**Excerpted text:**
---*---
Clearly, it was because no one knew how to pronounce it. Hey, let's mess with everyone's heads and start pronouncing it toe-MATT-oh. Who's with me? While we're at it, we can restart the old argument over whether it's a fruit or a vegetable (truth: it's either, depending on whether you ask a botanist or a chef).

In the late 1700s, a large percentage of Europeans feared the tomato.

To be sure, there was a lot to fear in late 1700s Europe, and not just if you were a French noble.

A nickname for the fruit was the “poison apple” because it was thought that aristocrats got sick and died after eating them...

Which is how the tiny violin got invented.

...but the truth of the matter was that wealthy Europeans used pewter plates, which were high in lead content.

And they probably ate mercury off of them, too. No, really: apparently mercury was considered a cure for syphilis. This is one reason why I keep saying the past sucked.
---*---
**Supplied data:**
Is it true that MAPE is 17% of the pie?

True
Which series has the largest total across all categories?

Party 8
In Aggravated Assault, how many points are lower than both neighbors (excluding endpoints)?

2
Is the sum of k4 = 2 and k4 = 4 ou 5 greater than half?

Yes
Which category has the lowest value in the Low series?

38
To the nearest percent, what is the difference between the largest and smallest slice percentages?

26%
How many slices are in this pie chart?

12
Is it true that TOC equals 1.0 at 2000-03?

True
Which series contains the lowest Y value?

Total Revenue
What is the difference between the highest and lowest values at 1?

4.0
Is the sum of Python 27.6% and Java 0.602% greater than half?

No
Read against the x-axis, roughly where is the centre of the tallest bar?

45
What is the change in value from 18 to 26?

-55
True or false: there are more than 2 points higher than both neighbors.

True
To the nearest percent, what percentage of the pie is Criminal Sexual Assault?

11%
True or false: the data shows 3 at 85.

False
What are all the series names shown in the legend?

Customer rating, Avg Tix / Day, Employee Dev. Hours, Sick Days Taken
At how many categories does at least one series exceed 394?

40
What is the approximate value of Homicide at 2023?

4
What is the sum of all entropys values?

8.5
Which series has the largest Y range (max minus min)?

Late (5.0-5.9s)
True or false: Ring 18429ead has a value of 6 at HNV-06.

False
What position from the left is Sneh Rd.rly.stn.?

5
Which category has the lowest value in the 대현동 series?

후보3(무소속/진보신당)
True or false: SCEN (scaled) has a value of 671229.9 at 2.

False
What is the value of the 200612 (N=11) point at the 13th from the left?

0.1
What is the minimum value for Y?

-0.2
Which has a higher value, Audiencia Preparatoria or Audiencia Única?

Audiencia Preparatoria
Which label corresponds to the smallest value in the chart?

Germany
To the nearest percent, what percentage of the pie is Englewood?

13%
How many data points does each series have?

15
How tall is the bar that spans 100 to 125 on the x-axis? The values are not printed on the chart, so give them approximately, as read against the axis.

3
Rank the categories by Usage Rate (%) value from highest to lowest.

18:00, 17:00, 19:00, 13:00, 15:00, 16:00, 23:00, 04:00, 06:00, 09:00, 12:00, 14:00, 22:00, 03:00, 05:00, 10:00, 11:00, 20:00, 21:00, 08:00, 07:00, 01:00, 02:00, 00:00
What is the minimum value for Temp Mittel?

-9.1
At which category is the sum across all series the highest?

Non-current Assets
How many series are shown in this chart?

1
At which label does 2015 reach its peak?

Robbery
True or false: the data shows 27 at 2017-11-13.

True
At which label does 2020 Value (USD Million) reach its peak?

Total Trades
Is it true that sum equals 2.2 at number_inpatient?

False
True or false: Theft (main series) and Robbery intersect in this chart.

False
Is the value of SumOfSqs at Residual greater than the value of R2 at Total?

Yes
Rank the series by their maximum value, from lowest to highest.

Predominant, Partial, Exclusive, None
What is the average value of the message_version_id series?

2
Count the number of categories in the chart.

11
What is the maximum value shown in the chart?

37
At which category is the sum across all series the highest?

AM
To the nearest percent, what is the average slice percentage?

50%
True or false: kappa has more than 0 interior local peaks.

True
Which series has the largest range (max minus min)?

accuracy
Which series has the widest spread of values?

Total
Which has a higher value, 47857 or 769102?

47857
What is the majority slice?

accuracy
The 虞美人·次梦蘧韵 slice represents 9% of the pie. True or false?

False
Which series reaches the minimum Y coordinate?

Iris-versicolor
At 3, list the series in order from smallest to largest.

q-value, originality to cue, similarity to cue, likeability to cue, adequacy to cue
---*---
**Task to complete:** Reproduce the passage about the tomato above word for word, starting at the words "In the late" and stopping after "in lead content.".

**Answer:**
In the late 1700s, a large percentage of Europeans feared the tomato.

To be sure, there was a lot to fear in late 1700s Europe, and not just if you were a French noble.

A nickname for the fruit was the “poison apple” because it was thought that aristocrats got sick and died after eating them...

Which is how the tiny violin got invented.

...but the truth of the matter was that wealthy Europeans used pewter plates, which were high in lead content.